Graham flushed. […] I was forbidden, in any case, to put certain things on paper. […]

LIsten to me Mr Graham! Turkey and Great Britain are allies. It is in the interests of your country’s enemies that, whe the snow melts and the rain ceases, Turkish naval strength should be exactly what it is now. […] They will do anything to see that is is so. Anything, Mr Graham! Do you understand?

I very much enjoyed this exchange. The dawning of his predicament on Graham gradually becomes crystal clear when he is shown a photo of a contract killer called Banat who is known to be in the area – it’s the man at the Club. Haki arranges instead for Graham to travel to Genoa on a cargo ship that takes a few passengers – they’ll vet them to ensure that no agents are on board and he’ll be met at Genoa with onward arrangements. Graham is forced to accept that this is the best plan.

So, the next day, Graham boards the ship with around ten other passengers, including Josette and José, a highly strung French couple, a friendly little Turkish tobacco salesman, and an old German professor. There is one stop at Piraeus, where Graham takes the opportunity to take a taxi tour of Athens with the Turk, Kuvetli – but we just know that by the time the ship leaves Greece, that Graham’s life is in danger once more. Someone on board is out to get him – but who?

Ambler is so good at describing the stress that Graham is under throughout the voyage. He is pale, tight, drinking too much, quietly paranoid, yet congratulating himself that he is putting up a good front (who is he kidding?). His only relief is in walks up on deck with Josette, whom he is beginning to fall for a little once she tells him that her marriage to José is one of convenience only, and she urges him to stay on in Paris for a while with her. He’s almost tempted… It will, of course, all come to a head, and Graham discovers a layer of resolve in himself that allows him to be an active player in his own fate.

------------

* Brief 1
According to the book review, which city is Graham sent to on the cargo ship?
* Brief 2
Summarize the book review in two sentences.
* Brief 3
Carry on the book review from its final sentence.

Dataset entries:

------------

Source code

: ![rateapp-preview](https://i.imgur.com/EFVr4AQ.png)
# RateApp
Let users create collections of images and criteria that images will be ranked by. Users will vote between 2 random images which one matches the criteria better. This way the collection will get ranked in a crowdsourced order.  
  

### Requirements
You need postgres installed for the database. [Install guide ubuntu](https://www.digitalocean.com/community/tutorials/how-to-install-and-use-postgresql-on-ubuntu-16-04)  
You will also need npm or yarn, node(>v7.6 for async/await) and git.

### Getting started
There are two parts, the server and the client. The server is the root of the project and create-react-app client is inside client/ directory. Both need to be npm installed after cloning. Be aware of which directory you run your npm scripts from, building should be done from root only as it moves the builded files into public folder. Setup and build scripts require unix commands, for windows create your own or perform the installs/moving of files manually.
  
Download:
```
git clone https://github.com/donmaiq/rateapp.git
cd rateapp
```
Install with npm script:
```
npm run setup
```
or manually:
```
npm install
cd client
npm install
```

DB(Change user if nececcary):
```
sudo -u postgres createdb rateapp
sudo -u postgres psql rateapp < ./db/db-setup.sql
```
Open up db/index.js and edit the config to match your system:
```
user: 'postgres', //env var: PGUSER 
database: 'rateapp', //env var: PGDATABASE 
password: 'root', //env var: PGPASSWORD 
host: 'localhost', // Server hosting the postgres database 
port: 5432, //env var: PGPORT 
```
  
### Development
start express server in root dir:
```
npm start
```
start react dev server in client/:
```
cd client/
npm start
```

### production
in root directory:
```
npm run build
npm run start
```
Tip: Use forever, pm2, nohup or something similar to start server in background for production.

------------

* Result 1
Genoa.

* Result 2
After Graham sees a photo of Banat, a contract killer in the area who turns out to be the man at the Club, Haki sends him by cargo ship to Genoa with a few vetted passengers. After a stop at Piraeus, someone on board is out to get him, and while the strain shows, Graham grows fond of Josette before finding the resolve to take part in his own fate.

* Result 3
Ambler is not just good at describing peoples’ emotions, he is brilliant at place and atmosphere. From the slight seediness of the Turkish nightclub to the not really designed for passengers steamer, the surroundings of the novel always come alive in its locations and their background characters. Ambler also understands how these places work, the underlying political situation, corruption and bureaucracy.

I think Journey into Fear is my favourite Ambler so far. I’d now love to see the 1943 film, which starred Joseph Cotten as Graham, Dolores Del Rio as Josette and Orson Welles as Colonel Haki. They made Graham American of course, and initially he is travelling with his wife, otherwise Welles and Cotten, who wrote the screenplay, stick to the novel broadly.

Source: Own copy. Penguin Modern Classics paperback, 211 pages.

BUY at Blackwell’s via my affiliate link (free UK P&P)

8 thoughts on “The 1940 Club: Journey into Fear by Eric Ambler

  1. Julé Cunningham says:

    This was also my choice for a 1940 book and it was wonderful to get back to Ambler, especially one I hadn’t read before. As you say he does atmosphere so very well and yet his prose is almost as straightforward as a journalistic dispatch. It was also interesting to have his take on those early days of the war.

    • AnnaBookBel says:

      I saw your review – but will go back and read it fully now mine is posted. I think many of my favourite authors from that mid-20thC period have that concise writing style that I so much like. Greene, Spark, et al.

  2. Calmgrove says:

    As soon as I read “Colonel Haki” I knew this was a kind of sequel to The Mask of Demetrios and, checking my 2018 review of the latter I see you were already a big Ambler fan then! Everything you say about the plotting here makes me eager to get my hands on this — I shall have to see if our library has access to a copy. Good appetite-whetter, your review!

  3. conmartin13 says:

    My father used to love Ambler but I had never read him. Now I am curious enough to try one!

    I read the Katja Ivar book you recommended and enjoyed it although the politics were confusing.

    Constance

    • AnnaBookBel says:

      Ambler is simply superb – you should try him. I plan to read the first Katja Ivar books next year to get more of a feel for those times and that place.